In questa situazione il prezzo più alto lo pagheranno le persone più vulnerabili, le donne, i minori non accompagnati, le vittime di tortura, sempre più numerose, che arrivano dalla Libia. Ma con il passare dei mesi estivi ed il prevedibile aumento degli arrivi, potrebbero innescarsi episodi di grave tensione e poi sfociare in vere e proprie rivolte, con una ulteriore conflittualità che potrebbe coinvolgere la popolazione residente. Anche perchè non manca la strumentalizzazione politica che è tornata a scaricarsi sullle strutture di prima accoglienza, per alimentare odio etnico e propaganda elettorale in favore dei partiti di destra.

3. Si assiste ancora una volta ad un ennesimo fallimento delle politiche di blocco delle partenze, basate sulla deterrenza che si sperava di perseguire con accordi bilaterali per respingimenti collettivi (su delega ai paesi terzi), tanto da ritenere che il sistena di accoglienza italiano potesse essere ridotto ai minimi termini. Un tragico errore che si continua a ripetere dal 2011, e che si è consolidato con i decreti scurezza imposti da Salvini. Adesso probabilmente è già troppo tardi per evitare che nei prossimi mesi la situazione della prima accoglienza ritorni esplosiva, mentre non si attenua l’onda mediatica ostile comunque alle migrazioni dai sud del mondo e proseguono i processi contro chi ha salvato vite in mare e contro chi ha praticato accoglienza solidale a terra. Non è bastata evidentemente l‘esperienza terribile della rivolta prima dei migranti, e poi dei residenti, a Lampedusa nel 2011.
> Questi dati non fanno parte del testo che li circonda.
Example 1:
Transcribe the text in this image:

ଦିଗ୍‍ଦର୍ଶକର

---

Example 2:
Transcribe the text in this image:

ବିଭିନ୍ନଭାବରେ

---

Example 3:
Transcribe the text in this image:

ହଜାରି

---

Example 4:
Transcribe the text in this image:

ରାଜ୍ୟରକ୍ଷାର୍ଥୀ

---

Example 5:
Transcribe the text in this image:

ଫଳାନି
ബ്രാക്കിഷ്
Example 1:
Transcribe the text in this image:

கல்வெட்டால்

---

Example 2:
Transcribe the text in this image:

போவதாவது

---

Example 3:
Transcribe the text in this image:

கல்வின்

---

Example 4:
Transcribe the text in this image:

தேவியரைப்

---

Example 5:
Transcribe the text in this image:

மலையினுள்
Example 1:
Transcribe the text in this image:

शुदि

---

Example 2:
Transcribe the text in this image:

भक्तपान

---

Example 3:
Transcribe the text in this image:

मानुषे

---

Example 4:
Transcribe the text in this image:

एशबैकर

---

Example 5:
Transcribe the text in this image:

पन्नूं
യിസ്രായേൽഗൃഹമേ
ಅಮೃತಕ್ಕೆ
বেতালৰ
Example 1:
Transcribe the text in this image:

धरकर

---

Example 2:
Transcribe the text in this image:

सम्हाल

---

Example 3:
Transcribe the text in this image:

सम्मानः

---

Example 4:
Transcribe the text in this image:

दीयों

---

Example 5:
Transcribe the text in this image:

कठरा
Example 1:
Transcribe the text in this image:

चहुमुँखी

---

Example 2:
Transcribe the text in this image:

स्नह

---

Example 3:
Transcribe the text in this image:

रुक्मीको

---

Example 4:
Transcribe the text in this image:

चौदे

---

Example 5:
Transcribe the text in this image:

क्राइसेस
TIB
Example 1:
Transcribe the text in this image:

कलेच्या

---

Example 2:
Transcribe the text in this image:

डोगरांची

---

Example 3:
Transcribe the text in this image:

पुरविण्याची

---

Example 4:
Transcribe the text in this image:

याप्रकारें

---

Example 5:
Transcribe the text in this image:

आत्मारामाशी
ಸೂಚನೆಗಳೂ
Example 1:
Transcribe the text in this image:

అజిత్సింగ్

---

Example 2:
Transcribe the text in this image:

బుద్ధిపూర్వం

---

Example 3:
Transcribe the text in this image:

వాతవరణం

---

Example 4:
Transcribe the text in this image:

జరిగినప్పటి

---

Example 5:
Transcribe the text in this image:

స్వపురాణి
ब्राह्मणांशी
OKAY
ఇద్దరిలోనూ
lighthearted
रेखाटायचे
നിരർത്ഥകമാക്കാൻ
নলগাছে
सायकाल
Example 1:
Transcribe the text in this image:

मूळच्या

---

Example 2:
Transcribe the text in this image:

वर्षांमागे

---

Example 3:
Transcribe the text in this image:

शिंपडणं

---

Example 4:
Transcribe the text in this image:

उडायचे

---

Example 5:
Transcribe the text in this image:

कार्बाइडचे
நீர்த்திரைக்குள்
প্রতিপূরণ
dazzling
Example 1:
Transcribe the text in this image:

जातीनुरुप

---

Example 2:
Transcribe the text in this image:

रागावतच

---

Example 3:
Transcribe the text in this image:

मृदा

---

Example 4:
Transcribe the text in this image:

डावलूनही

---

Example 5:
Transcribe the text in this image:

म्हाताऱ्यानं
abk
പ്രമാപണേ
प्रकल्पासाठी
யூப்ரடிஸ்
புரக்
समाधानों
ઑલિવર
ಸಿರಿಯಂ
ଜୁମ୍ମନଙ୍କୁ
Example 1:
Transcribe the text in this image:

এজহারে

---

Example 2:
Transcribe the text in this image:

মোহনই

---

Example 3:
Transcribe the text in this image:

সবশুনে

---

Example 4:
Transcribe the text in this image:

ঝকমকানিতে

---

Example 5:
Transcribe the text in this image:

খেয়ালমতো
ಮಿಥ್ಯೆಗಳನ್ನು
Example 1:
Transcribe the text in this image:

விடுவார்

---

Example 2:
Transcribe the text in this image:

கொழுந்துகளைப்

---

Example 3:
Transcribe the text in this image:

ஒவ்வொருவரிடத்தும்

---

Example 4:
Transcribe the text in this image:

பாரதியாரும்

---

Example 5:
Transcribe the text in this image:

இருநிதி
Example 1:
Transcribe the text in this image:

Sembra sempre di assistere alla ripetizione di un vecchio copione. Si crea un falso clima di emergenza per esigenze elettorali, ma non si affrontano le cause profonde che andrebbero affrontate con interventi strutturali. Oggi si pensa soltanto alla questione dell’arrivo dei profughi ucraini in Italia, molti dei quali stanno già facendo rientro nel loro paese, mentre rimane sempre più grave la discriminazione istituzionale e la lesione dei diritti di libertà, oltre che del diritto di chiedere asilo in un paese sicuro, di quanti fuggono dalla Libia e dagli altri paesi costieri della sponda sud del Mediterraneo. E intanto i partiti più ostili verso l’arrivo e l’accoglienza dei migranti in Italia si apprestano a raccogliere altri consensi elettorali, giocando sugli errori commessi dal governo e soffiando sul fuoco della paura e dello scontro sociale.


Lampedusa 2011,

di Alessandro Dal Lago

“Metti un’isola persa al centro del Mediterraneo, prima porta d’Europa e rotta privilegiata per migliaia di migranti che giungono dalle rive meridionali. Lascia che sul suo lembo di terra sorga un campo di concentramento e riempilo, uno sbarco dopo l’altro, di disperati. L’isola, un tempo abitata da pescatori e abituata solo ad ospitare turisti, sembra ormai una nuova fortezza Bastiani. All’inizio commercianti e bottegai sono contenti. Il presidio permanente delle Forze di polizia garantisce un bel fisso mensile, ma col tempo crescono i malumori. Gli equilibri saltano. Dalle reti si raccolgono cadaveri di naufraghi, il mare sembra un cimitero liquido che lascia affiorare tracce di vite annegate. La gente è stanca di vedere “tutta la miseria del mondo” approdare sulle proprie spiagge. Il dolore, le tragedie, la facce disperate. Nell’isola non c’è più felicità ma il rombo permanente di una guerra: la guerra alle formiche affamate che cercano speranza. Chi ha pensato tutto questo ha fabbricato una bomba sociale. Dagli alambicchi dell’odio distillato in laboratorio è venuta fuori la caccia all’immigrato che si è scatenata a Lampedusa.”